Duas Línguas (Amadeu Ferreira*)

O poema abaixo, escrito pelo índio guarani Amadeu Ferreira, fala sobre a experiência de viver entre duas línguas e duas culturas, com valores e costumes diferentes, e muitas vezes, opostos. No entanto, mesmo aqueles que não passaram pela experiência de serem criados entre duas culturas ou no bilinguismo, podem identificar-se com o autor, pois é muito comum que vivenciemos experiências conflituosas ainda que dentro de um único universo cultural. Leia trechos do poema e verifique se já vivenciou situações em que tinha que se expressar por meio de “duas línguas”:

 

Vivi muitos anos com a língua entortada,
porque fui obrigado a falar palavras estranhas de uma outra língua.
Queriam que eu falasse uma língua que eu não falava,
que eu dissesse o que não dizia, que eu calasse o que sabia.

Por isso, durante muito tempo fiquei emudecido.
A língua presa, travada, reprimida.duas linguas
A palavra entalada na garganta, o não-dito.

Tentaram tirar de mim aquilo que havia guardado como um tesouro:
a palavra, que é o arco da memória.
Diziam que me faltava inteligência,
porque antes de gaguejar as palavras certas
eu tinha de pensar, duas vezes, numa língua estranha.

O tempo passou. Agora, tenho duas línguas.

(…)

Agora já não posso mais viver sem as duas.
Estou sempre trocando de língua com um pouco de medo,
como se fosse um caso de bigamia.

Uma língua sabe coisas que a outra desconhece,
acham graça uma da outra, fazem gozação e às vezes se zangam.
afora isso, elas se dão tão bem, que sonho nas duas ao mesmo tempo.

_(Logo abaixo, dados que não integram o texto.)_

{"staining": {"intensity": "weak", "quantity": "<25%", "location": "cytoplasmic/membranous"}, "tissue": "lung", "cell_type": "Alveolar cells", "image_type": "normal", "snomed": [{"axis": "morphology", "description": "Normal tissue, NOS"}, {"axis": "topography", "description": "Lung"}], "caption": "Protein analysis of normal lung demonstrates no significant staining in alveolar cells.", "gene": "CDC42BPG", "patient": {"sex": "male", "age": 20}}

Às vezes, a palavra de uma soa engraçado na outra.
Às vezes, quero falar uma e me sai a outra.
Às vezes, quando me perguntam numa, respondo na outra.
Às vezes fico com uma delas tão engasgada que se permaneço calado
tenho a impressão de que vou explodir.

Algumas vezes elas se enredam e se entrelaçam uma na outra
e depois disputam uma corrida para ver quem chega primeiro,
e muitas vezes permanecem misturadas uma na outra
que me dá até vontade de rir.

Há dias em que as palavras não ditas me pesam tanto,
que eu libero todas elas, deixando-as voar como música,
com medo que fiquem enferrujadas as cordas que as sabem tocar.
Há dias em que quero traduzir uma para a outra,
mas as palavras se escondem de mim, fogem para bem longe
e gasto muito tempo correndo atrás delas.
Entre elas, dividem o meu mundo
e quando atravessam a fronteira se sentem meio perdidas
e não se cansam de roubar palavras uma da outra.
Ambas pensam,
mas há partes do coração em que uma delas não consegue entrar
e quando se aproxima da porta, o sangue se põe a jorrar com as palavras

Cada uma foi professora da outra:
o guarani nasceu primeiro e eu me habituei a dormir
embalado por sua suave sonoridade musical.
O guarani não tinha a letra, é verdade, mas era o dono da palavra falada.
Ensinou ao português os segredos da oralidade, guiando-lhe a voz.
Já o português, nascido na ponta dos meus dedos,
ensinou o guarani a escrever, porque este nunca havia freqüentado a escola.
Tenho duas línguas comigo
duas línguas que me fizeram
e já não vivo sem elas, nem sou eu, sem as duas.

O poema acima pode ser encontrado, na íntegra, no site do Museu da Pessoa,
ponto de cultura que valoriza a história oral e reúne memórias de pessoas de todo o país.
 

* O poema de Amadeu Ferreira foi trabalhado por professores guaranis, resultando na versão final.